The poet would later write he was a “social climber climbing downward,” an ironic reference to how some people might have seen the trajectory of his career. After serving in the Navy during World War II, earning a master’s at Columbia, and a Ph.D. at the Sorbonne, Ferlinghetti decamped to San Francisco, and founded the small magazine City Lights with Peter D. Martin. Then he opened a bookstore on the edge of Chinatown to fund the publishing venture.
He has published somewhere around forty books of poetry and criticism, novels and plays, been a prolific painter for sixty years, as well as a publisher, bookseller, and activist. He does not consider himself a Beat poet, but from his influential first two books—Pictures of the Gone World and 1958’s A Coney Island of the Mind—onward, Ferlinghetti’s philosophical outlook has more or less breathed the same air as Ginsberg et al.’s.
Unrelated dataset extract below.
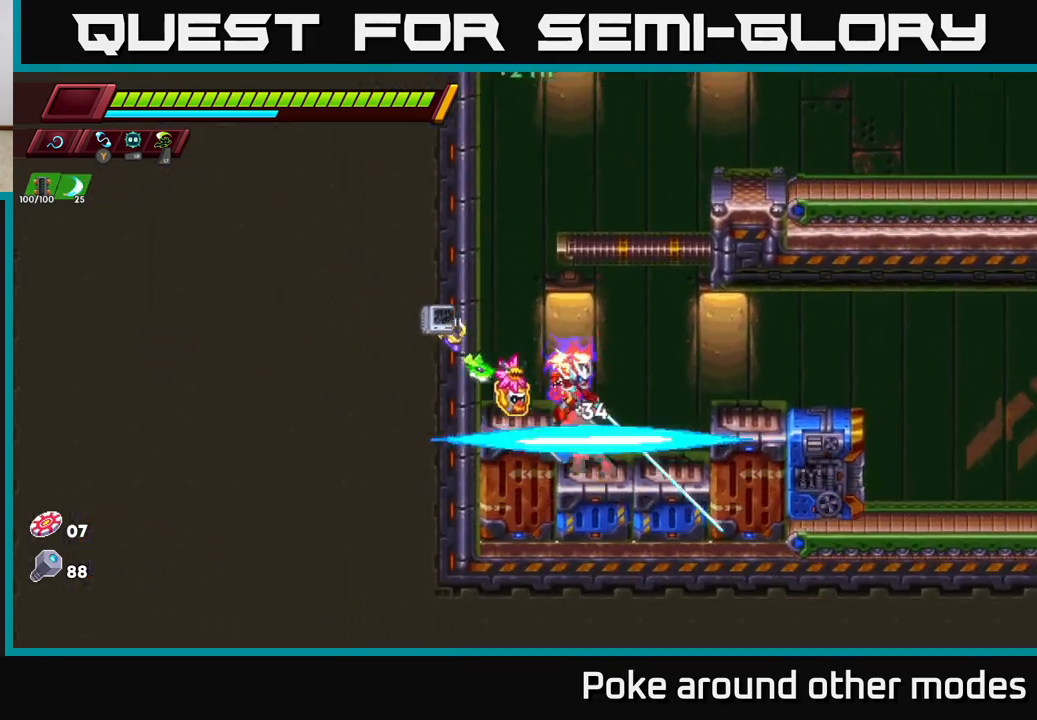
{"buttons": [], "left_stick": "right", "right_stick": "center", "events": [[33, "left_stick", "left"], [133, "A", "up"], [217, "left_stick", "right"], [283, "A", "down"], [400, "A", "up"]]}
Ferlinghetti urged poets and writers to “create works capable of answering the challenge of apocalyptic times, even if this meaning sounds apocalyptic… you can conquer the conquerors with words.” Despite this stridency, he has never taken himself too seriously. Ferlinghetti is as relaxed as they come—he hasn’t mellowed, but he also hasn’t needed to. He’s a loose, natural storyteller and comedian and he’s still delivering sober, prophetic pronouncements with gravitas.